History
The earliest ovens were found in Central Europe, and dated to 29,000 BC, it was used as roasting and boiling pits located within yurt structures. They were used to cook mammoth. In Ukraine from 20,000 BC they used pits with hot coals covered in ashes. The food was wrapped in leaves and set on top, then covered with earth. In camps found in Mezhirich, each mammoth bone house had a hearth used for heating and cooking.
Ovens have been used since prehistoric times by cultures who lived in the Indus Valley and pre-dynastic Egypt. Settlements across the Indus Valley had an oven within each mud-brick house by 3200 BC. The obvious explanation for the popular use of the oven in the homes would most likely involve its use for cooking food. However, baked brick sewers were also found at the Indus Valley civilization, which shows that they used the oven for masonry as well. Other ancient cultures that had use for the oven were pre-dynastic civilizations in Egypt. An early form of blacktopware was produced there which required a kiln. This is another hint showing how ovens were used from about 5000–4000 BC.

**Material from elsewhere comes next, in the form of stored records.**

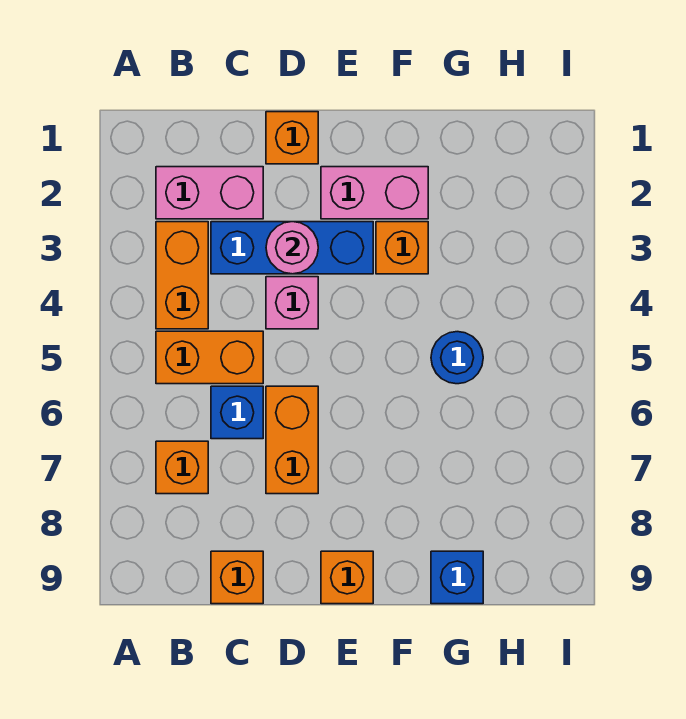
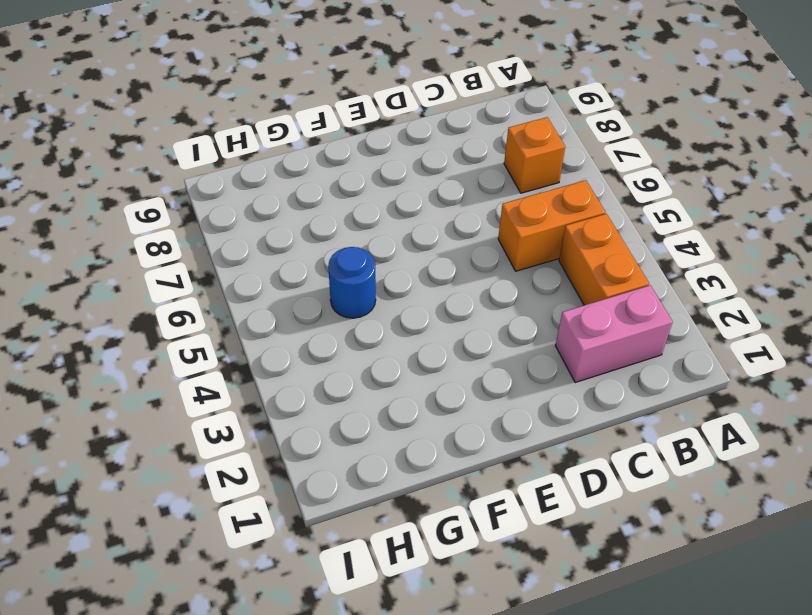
none -> blue 1x3 brick [211,222,373,274]
none -> blue 1x1 brick [211,386,263,439]
none -> orange 1x1 brick [211,551,263,604]

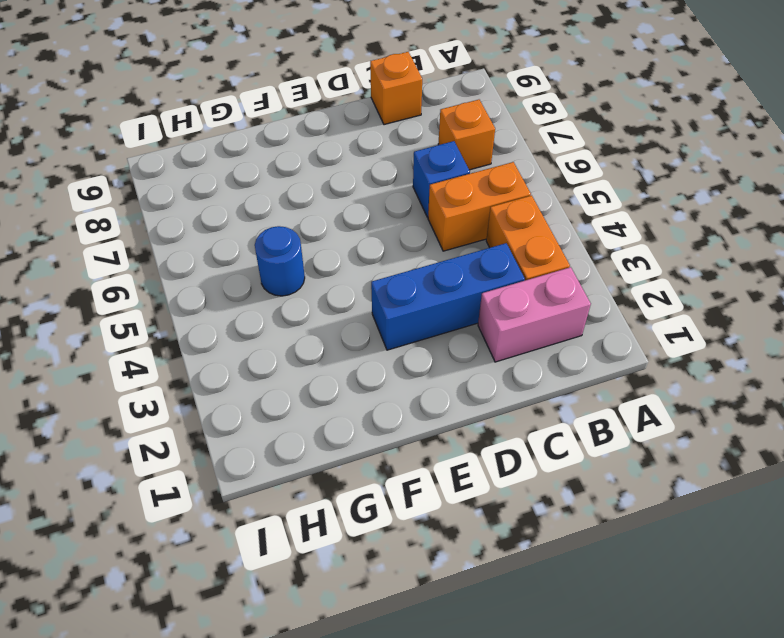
none -> orange 1x1 brick [266,112,318,164]
none -> pink 1x1 brick [266,277,318,329]
none -> orange 1x2 brick [266,386,318,494]

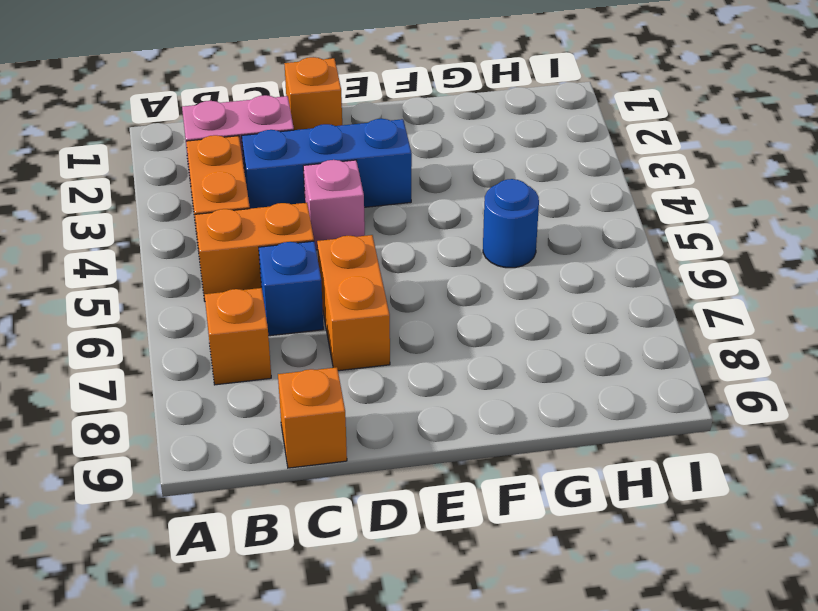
none -> pink 1x2 brick [321,167,428,219]
none -> orange 1x1 brick [321,551,373,604]
none -> orange 1x1 brick [376,222,428,274]

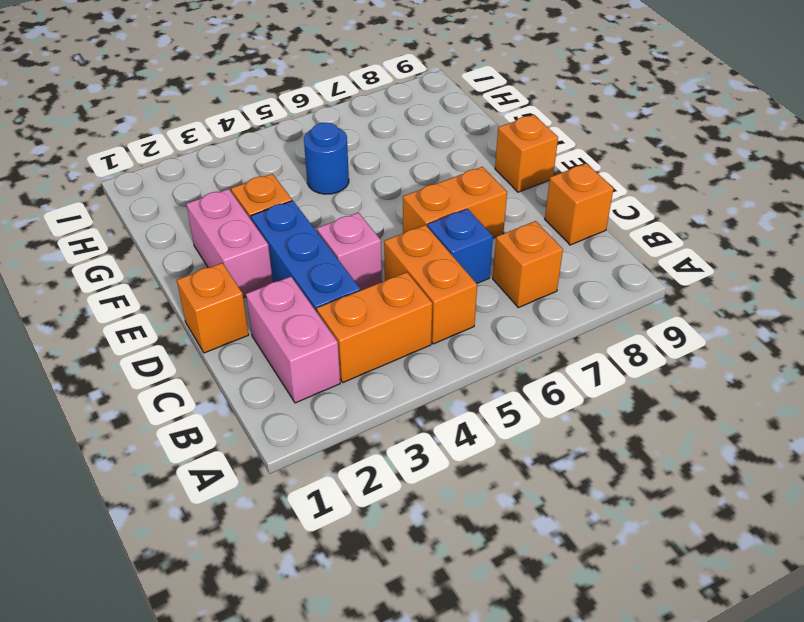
none -> blue 1x1 brick [431,551,483,604]
none -> pink 1x1 round brick [266,222,318,274]

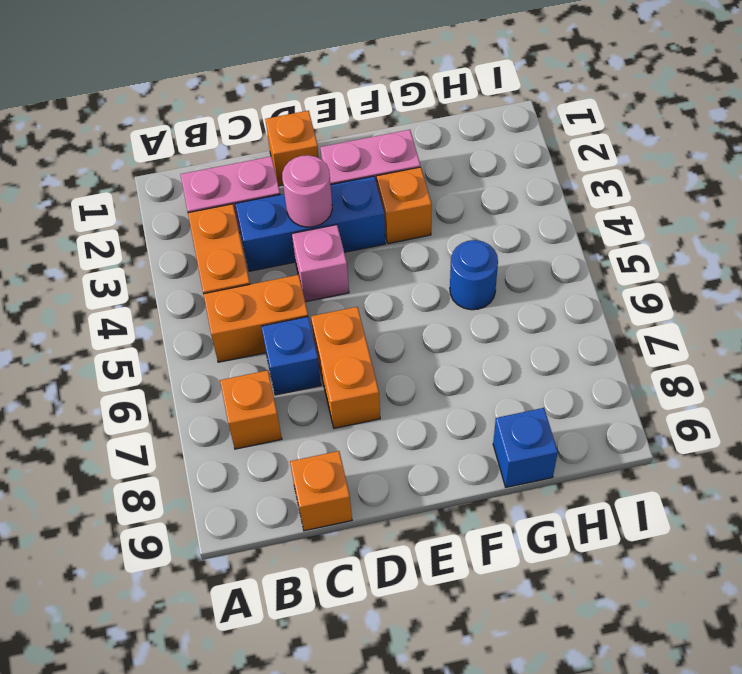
none -> orange 1x1 brick [321,551,373,604]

Culinary historians credit the Greeks for developing bread baking into an art. Front-loaded bread ovens were developed in ancient Greece. The Greeks created a wide variety of doughs, loaf shapes, and styles of serving bread with other foods. Baking developed as a trade and profession as bread increasingly was prepared outside of the family home by specially trained workers to be sold to the public. This is one of the oldest forms of professional food processing.